駐車場でキラキラ光る「謎のシミ」正体は?

 舗装された道路や駐車場が雨などで濡れたとき、「虹色に輝くシミ」を目にすることがあります。
 
 キラキラして一見キレイにも思えますが、実はこれは愛車からのSOSサインの可能性もあるため、注意が必要だといいます。

 この虹色のシミの正体は、クルマから流れ出した「オイル」を原因とするものが大半。

 路面に広がった雨水などとオイルの油分が混ざりあうことで油膜が発生し、それが光を反射するため虹色に光って見えるのです。

 しかしクルマのオイルは通常、各パーツ内部に保たれており、基本的に流出することはありません。

 つまり虹色のシミを発見した場合、原因となったクルマのオーナーは早急にオイルが垂れた理由を調べ、状況に応じた対処を行うべきでしょう。

 クルマに使用されるオイルには、エンジン内部を循環する「エンジンオイル」や、ブレーキペダルで踏んだ際の圧力を維持する「ブレーキオイル(ブレーキフルード)」、油圧パワーステアリングに用いられる「パワステオイル」、トランスミッションの内部を満たす「ミッションオイル」など、様々な種類が存在します。

 そしてこれらのオイルは、パーツの潤滑や冷却、洗浄などの役割のみならず、“油圧”のようにオイル自体が機構を動かす要となる場合もあるため、適正な量を維持するとともに気密性を保たなければならず、よってオイルが外部に流れ出ている場合は危険なトラブルが発生している可能性があるのです。

「虹色のシミ」を駐車場で発見した際の「対処方法」は?

 このようなシミを駐車場で発見した際の対処方法について、自動車ディーラーに勤める整備士は以下のように話します。

「クルマの下にオイルのシミを見つけた場合、シミの位置が分かればクルマのどの箇所にトラブルが発生しているのかを推察することが可能です。

 例えばフロント側にシミがあればエンジンオイルの漏れを疑い、FR車や4WD車のリア側にあればミッションオイルやデフオイルを疑って調べます」

 また、シミのサイズが直径数センチほどの小さなものであれば、流れたオイルの量は1、2滴ほどと推測され、エンジンのヘッドカバーやパワステオイルのタンクのガスケットなど、密閉性を保つゴム部品が劣化したことによる「オイルにじみ」レベルだと考えられるとのこと。

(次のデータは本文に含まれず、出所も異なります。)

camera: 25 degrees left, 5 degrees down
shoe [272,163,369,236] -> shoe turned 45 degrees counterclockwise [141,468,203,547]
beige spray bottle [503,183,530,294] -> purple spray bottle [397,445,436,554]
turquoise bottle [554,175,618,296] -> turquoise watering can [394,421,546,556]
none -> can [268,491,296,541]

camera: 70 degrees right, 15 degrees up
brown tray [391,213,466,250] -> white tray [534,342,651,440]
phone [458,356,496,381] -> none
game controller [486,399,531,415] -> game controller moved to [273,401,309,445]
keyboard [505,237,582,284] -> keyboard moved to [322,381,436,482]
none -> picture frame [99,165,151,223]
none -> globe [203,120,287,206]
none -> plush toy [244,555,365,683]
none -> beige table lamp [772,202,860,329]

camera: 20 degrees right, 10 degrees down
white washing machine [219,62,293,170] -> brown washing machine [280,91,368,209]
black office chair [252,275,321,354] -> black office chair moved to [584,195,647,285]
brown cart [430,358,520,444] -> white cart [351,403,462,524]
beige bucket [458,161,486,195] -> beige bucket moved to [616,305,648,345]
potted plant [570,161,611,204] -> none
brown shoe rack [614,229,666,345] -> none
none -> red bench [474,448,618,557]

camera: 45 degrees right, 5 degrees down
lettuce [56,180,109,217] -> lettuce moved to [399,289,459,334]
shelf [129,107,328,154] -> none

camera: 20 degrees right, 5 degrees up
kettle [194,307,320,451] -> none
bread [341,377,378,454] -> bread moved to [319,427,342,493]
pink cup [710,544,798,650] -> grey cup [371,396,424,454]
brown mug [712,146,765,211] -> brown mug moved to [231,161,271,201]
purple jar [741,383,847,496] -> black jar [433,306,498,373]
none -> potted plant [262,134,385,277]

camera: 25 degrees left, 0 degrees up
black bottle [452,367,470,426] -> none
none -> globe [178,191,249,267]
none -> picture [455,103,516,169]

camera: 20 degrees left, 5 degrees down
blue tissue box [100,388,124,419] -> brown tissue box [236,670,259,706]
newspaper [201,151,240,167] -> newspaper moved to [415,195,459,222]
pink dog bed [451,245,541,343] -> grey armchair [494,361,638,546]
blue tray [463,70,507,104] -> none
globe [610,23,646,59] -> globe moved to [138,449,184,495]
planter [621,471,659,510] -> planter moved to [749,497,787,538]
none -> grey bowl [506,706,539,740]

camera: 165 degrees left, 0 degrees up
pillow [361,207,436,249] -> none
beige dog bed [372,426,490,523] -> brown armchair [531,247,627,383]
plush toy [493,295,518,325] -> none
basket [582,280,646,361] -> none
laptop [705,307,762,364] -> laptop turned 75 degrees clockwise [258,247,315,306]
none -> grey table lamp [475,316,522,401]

 しかしシミの直径が数十センチなど、もはや水たまり(油だまり)となっている場合には明らかに危険です。

 このレベルに陥ると、オイルの配管やパーツの破損を原因とする著しい漏れだと想定されるため、決してクルマを動かさずディーラーや整備工場に連絡したり、ロードサービスを呼んで移動させる必要があります。

 もしもこのままの状態で放置したり走らせてしまった場合、まず車両火災の可能性が高くなります。

 漏れ出したオイルがマフラーのような高温となったパーツに触れると発火することがあり、実際にJAF(日本自動車連盟)でも車両火災の原因のひとつとして注意を呼びかけています。

 さらにオイルが漏れているということは、原因となっている機構がスムーズに動作しない可能性もあるため、エンジンに致命的な損傷を招いたりブレーキが利かなくなるほか、ミッションが変速できなくなったり駆動輪に力が伝わらないということも考えられます。

 もちろんオイルが漏れているような状態のクルマは車検も通りません。

 よって、雨の日に駐車場で虹色のシミを見つけた場合、愛車がSOSサインを出しているかもしれないと考えて、早めに対処したほうが良いでしょう。

※ ※ ※

 駐車場で見つかるシミには、オイルを原因とするもののほか、エンジンを冷却する冷却水(クーラント)の漏れや、エアコンの結露で発生した排水の場合もあります。

 もしも冷却水の場合は、独特な匂いや赤や緑などの色が着色されているため判別しやすくなっていますが、冷却水が不足すればオーバーヒートが起きる可能性があるため、オイル漏れと同様に早めの対処が必要です。